« La CFE-CGC a été entendue sur le compte personnel de formation » (Dominique Jeuffrault)

7 novembre
2013

« La négociation a véritablement débuté. Avant, nous étions sur les grandes déclarations de principes des syndicats. Le compte personnel de formation (CPF) est enfin au cœur des débats ! », s’est réjouie Dominique Jeuffrault, déléguée nationale secteur emploi et formation de la CFE-CGC, vendredi 25 octobre, à la suite de la troisième séance de négociation nationale et interprofessionnelle relative à la formation professionnelle, tenue mercredi 23 octobre 2013. Celle-ci, a-t-elle précisé, a enfin permis d’aborder concrètement les objectifs et les grands principes de fonctionnement du futur CPF créé par l’accord national interprofessionnel du 11 janvier 2013.

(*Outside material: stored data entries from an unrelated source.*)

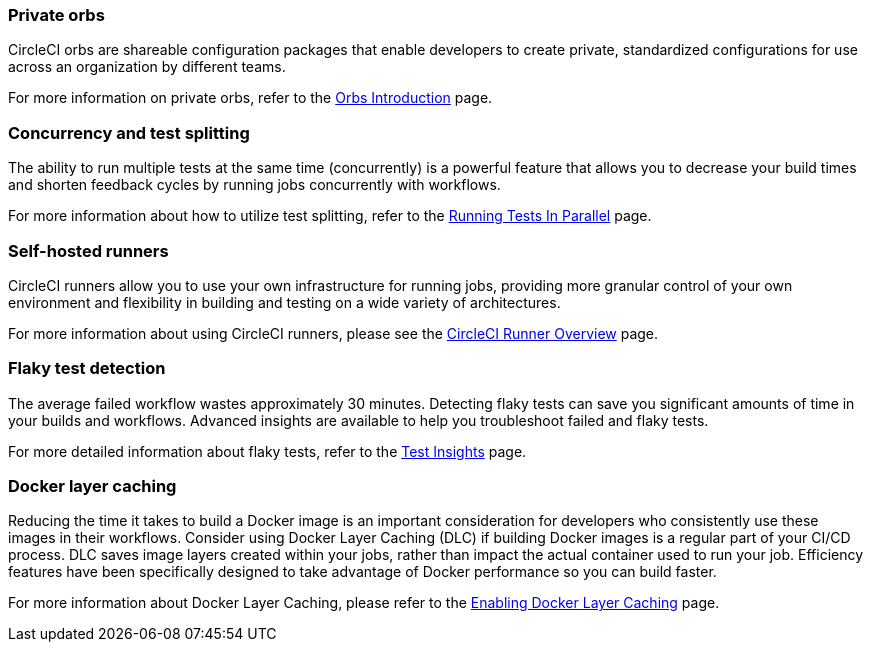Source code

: === Private orbs
CircleCI orbs are shareable configuration packages that enable developers to create private, standardized configurations for use across an organization by different teams.

For more information on private orbs, refer to the <<orb-intro/#private-orbs-vs-public-orbs,Orbs Introduction>> page.

=== Concurrency and test splitting
The ability to run multiple tests at the same time (concurrently) is a powerful feature that allows you to decrease your build times and shorten feedback cycles by running jobs concurrently with workflows.

For more information about how to utilize test splitting, refer to the <<parallelism-faster-jobs#,Running Tests In Parallel>> page.

=== Self-hosted runners
CircleCI runners allow you to use your own infrastructure for running jobs, providing more granular control of your own environment and flexibility in building and testing on a wide variety of architectures.

For more information about using CircleCI runners, please see the <<runner-overview#,CircleCI Runner Overview>> page.

=== Flaky test detection
The average failed workflow wastes approximately 30 minutes. Detecting flaky tests can save you significant amounts of time in your builds and workflows. Advanced insights are available to help you troubleshoot failed and flaky tests.

For more detailed information about flaky tests, refer to the <<insights-tests/#flaky-tests,Test Insights>> page.

=== Docker layer caching
Reducing the time it takes to build a Docker image is an important consideration for developers who consistently use these images in their workflows. Consider using Docker Layer Caching (DLC) if building Docker images is a regular part of your CI/CD process. DLC saves image layers created within your jobs, rather than impact the actual container used to run your job. Efficiency features have been specifically designed to take advantage of Docker performance so you can build faster.

For more information about Docker Layer Caching, please refer to the <<docker-layer-caching#,Enabling Docker Layer Caching>> page.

« Le CPF ne doit pas s’adresser seulement aux personnes en situation de fragilité ou d’échec scolaire. C’est un dispositif universel qui doit être ouvert à tous, y compris aux personnes les plus qualifiées, trop souvent exclues des formations. Il ne faut privilégier aucun public par rapport à un autre », a rappelé la déléguée de la confédération de l’encadrement, satisfaite que son organisation ait été entendue lors de cette séance. Pour la CFE-CGC, la mobilisation du compte doit pouvoir se faire « lorsque la personne se trouve en situation de rupture professionnelle, mais également dans l’entreprise ». De plus, il est important de « laisser une plus grande capacité d’initiative à l’individu afin qu’il puisse maîtriser sa propre employabilité, qui relève de la responsabilité de l’employeur ».

Pour le maintien du 0,9 %

Lors des séances prochaines, la confédération de l’encadrement entend s’assurer que ce CPF puisse « financer des actions de formation d’au moins 150 heures », et qu’il soit « un droit réellement opposable à l’employeur dès lors que les conditions de sa mobilisation sont remplies par le salarié ». Ce dispositif devra également faire l’objet d’ « un financement dédié, à la hauteur de ses ambitions ».

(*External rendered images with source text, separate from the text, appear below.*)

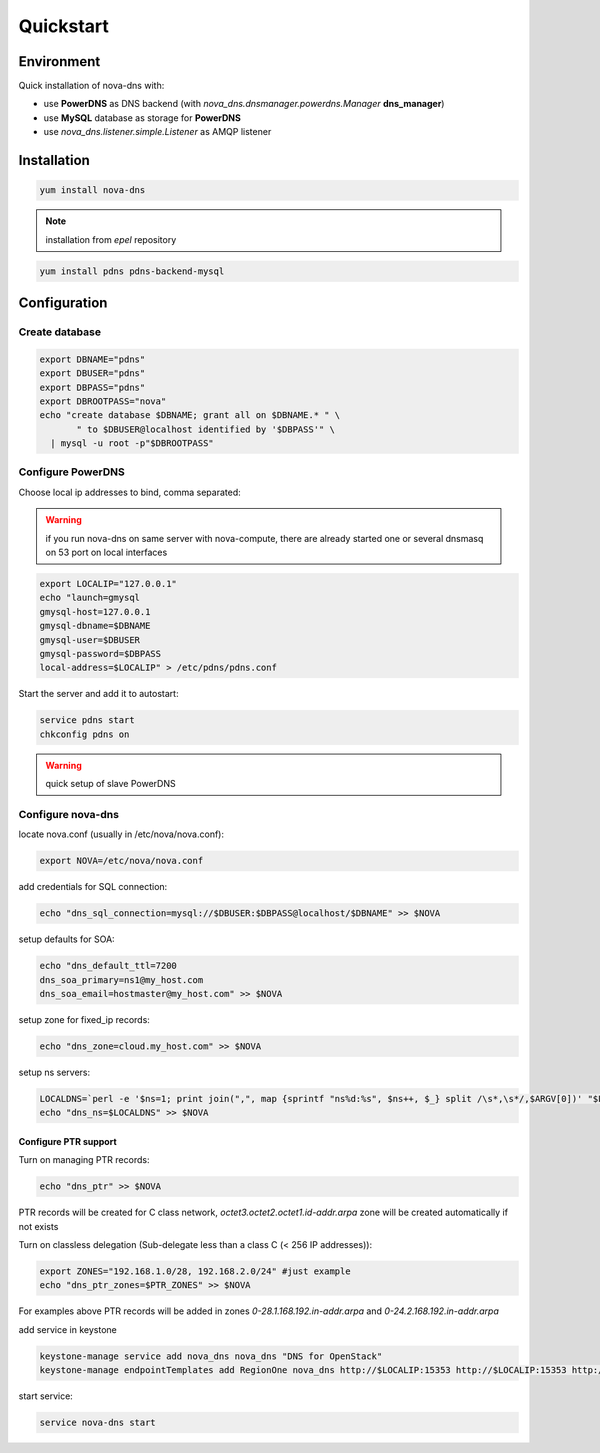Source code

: Quickstart
===========================

Environment
***********

Quick installation of nova-dns with:

* use **PowerDNS** as DNS backend (with
  *nova_dns.dnsmanager.powerdns.Manager* **dns_manager**) 
* use **MySQL** database as storage for **PowerDNS**
* use *nova_dns.listener.simple.Listener* as AMQP listener

Installation
************

.. code-block:: bash

   yum install nova-dns

.. note:: installation from *epel* repository

.. code-block:: bash

   yum install pdns pdns-backend-mysql


Configuration
*************

Create database
---------------

.. code-block:: bash

   export DBNAME="pdns"
   export DBUSER="pdns"
   export DBPASS="pdns"
   export DBROOTPASS="nova"
   echo "create database $DBNAME; grant all on $DBNAME.* " \
          " to $DBUSER@localhost identified by '$DBPASS'" \
     | mysql -u root -p"$DBROOTPASS"

Configure PowerDNS
------------------

Choose local ip addresses to bind, comma separated:

.. warning:: if you run nova-dns on same server with nova-compute, 
   there are already started one or several dnsmasq on 53 port on local
   interfaces

.. code-block:: bash

   export LOCALIP="127.0.0.1"
   echo "launch=gmysql
   gmysql-host=127.0.0.1
   gmysql-dbname=$DBNAME
   gmysql-user=$DBUSER
   gmysql-password=$DBPASS
   local-address=$LOCALIP" > /etc/pdns/pdns.conf
   
Start the server and add it to autostart:

.. code-block:: bash

    service pdns start
    chkconfig pdns on

.. warning:: quick setup of slave PowerDNS

Configure nova-dns 
------------------

locate nova.conf (usually in /etc/nova/nova.conf):

.. code-block:: bash

   export NOVA=/etc/nova/nova.conf

add credentials for SQL connection:

.. code-block:: bash

   echo "dns_sql_connection=mysql://$DBUSER:$DBPASS@localhost/$DBNAME" >> $NOVA

setup defaults for SOA:

.. code-block:: bash

   echo "dns_default_ttl=7200
   dns_soa_primary=ns1@my_host.com
   dns_soa_email=hostmaster@my_host.com" >> $NOVA

setup zone for fixed_ip records: 

.. code-block:: bash

   echo "dns_zone=cloud.my_host.com" >> $NOVA

setup ns servers: 

.. code-block:: bash 

   LOCALDNS=`perl -e '$ns=1; print join(",", map {sprintf "ns%d:%s", $ns++, $_} split /\s*,\s*/,$ARGV[0])' "$LOCALIP"
   echo "dns_ns=$LOCALDNS" >> $NOVA 

^^^^^^^^^^^^^^^^^^^^^
Configure PTR support
^^^^^^^^^^^^^^^^^^^^^

Turn on managing PTR records:

.. code-block:: bash

   echo "dns_ptr" >> $NOVA

PTR records will be created for C class network, *octet3.octet2.octet1.id-addr.arpa* zone will be created automatically if not exists

Turn on classless delegation (Sub-delegate less than a class C (< 256 IP
addresses)):

.. code-block:: bash

   export ZONES="192.168.1.0/28, 192.168.2.0/24" #just example
   echo "dns_ptr_zones=$PTR_ZONES" >> $NOVA

For examples above PTR records will be added in zones
*0-28.1.168.192.in-addr.arpa* and *0-24.2.168.192.in-addr.arpa*


add service in keystone

.. code-block:: bash

   keystone-manage service add nova_dns nova_dns "DNS for OpenStack"
   keystone-manage endpointTemplates add RegionOne nova_dns http://$LOCALIP:15353 http://$LOCALIP:15353 http://$LOCALIP:15353 1 1

start service: 

.. code-block:: bash

   service nova-dns start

Lors de la prochaine séance de négociation sera abordé le financement du système de formation professionnelle. Alors que le Medef plaide pour la suppression de la contribution obligatoire des entreprises au titre du plan de formation, « la CFE-CGC insistera sur la nécessité de conserver un véritable mécanisme de mutualisation, notamment au bénéfice des salariés des TPE et PME », a indiqué Dominique Jeuffrault. « Nous sommes pour le maintien des 0,9 %, parce qu’il ne faut pas casser une mécanique qui fonctionne. Même si elle est perfectible. » Syndicats et patronat sont d’accord que « la réforme de la formation doit se faire à moyens constants. Il n’est pas question de demander des efforts supplémentaires ni aux entreprises ni aux salariés ». Les temps sont durs !

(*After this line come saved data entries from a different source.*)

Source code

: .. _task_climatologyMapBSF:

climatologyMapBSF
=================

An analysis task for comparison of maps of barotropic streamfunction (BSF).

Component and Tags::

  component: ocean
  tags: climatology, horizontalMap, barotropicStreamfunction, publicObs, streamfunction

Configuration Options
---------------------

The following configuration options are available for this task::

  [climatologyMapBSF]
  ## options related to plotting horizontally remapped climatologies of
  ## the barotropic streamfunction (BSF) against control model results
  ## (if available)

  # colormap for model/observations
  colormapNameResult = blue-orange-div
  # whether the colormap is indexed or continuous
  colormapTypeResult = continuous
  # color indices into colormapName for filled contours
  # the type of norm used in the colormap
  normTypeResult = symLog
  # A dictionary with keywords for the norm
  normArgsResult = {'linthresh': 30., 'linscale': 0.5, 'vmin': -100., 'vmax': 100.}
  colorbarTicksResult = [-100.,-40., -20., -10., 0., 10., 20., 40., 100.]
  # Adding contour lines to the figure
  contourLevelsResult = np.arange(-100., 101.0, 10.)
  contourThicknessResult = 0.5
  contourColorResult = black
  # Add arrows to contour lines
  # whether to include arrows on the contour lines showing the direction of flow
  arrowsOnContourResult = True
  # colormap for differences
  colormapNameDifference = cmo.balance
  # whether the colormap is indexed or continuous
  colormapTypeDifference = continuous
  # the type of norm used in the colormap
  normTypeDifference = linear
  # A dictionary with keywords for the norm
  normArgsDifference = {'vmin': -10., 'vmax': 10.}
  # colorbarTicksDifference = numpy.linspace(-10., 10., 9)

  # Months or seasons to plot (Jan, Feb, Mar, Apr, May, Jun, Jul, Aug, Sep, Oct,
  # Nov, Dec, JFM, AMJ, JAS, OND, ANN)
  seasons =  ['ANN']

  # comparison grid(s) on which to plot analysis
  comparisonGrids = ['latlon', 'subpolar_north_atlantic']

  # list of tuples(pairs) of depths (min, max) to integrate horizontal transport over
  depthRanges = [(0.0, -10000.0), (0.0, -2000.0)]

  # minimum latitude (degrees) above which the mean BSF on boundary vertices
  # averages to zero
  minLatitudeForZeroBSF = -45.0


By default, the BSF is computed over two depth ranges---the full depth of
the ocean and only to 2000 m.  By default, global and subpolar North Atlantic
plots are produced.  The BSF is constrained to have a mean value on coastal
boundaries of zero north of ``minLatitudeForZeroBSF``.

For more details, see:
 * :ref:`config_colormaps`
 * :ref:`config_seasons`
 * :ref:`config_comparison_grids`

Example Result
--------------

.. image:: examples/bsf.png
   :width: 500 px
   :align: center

Par ailleurs, a indiqué la secrétaire confédérale, « nous réfléchissons aujourd’hui à la création d’un dispositif complémentaire, permettant aux salariés de faire don d’un certain nombre d’heures inutilisées aujourd’hui au titre de leur DIF à des associations ou fondations, notamment celles agissant pour l’insertion dans l’emploi des personnes les plus défavorisées ».

Knock Billy
Article paru dans Le Quotidien de la Formation du 28 octobre 2013.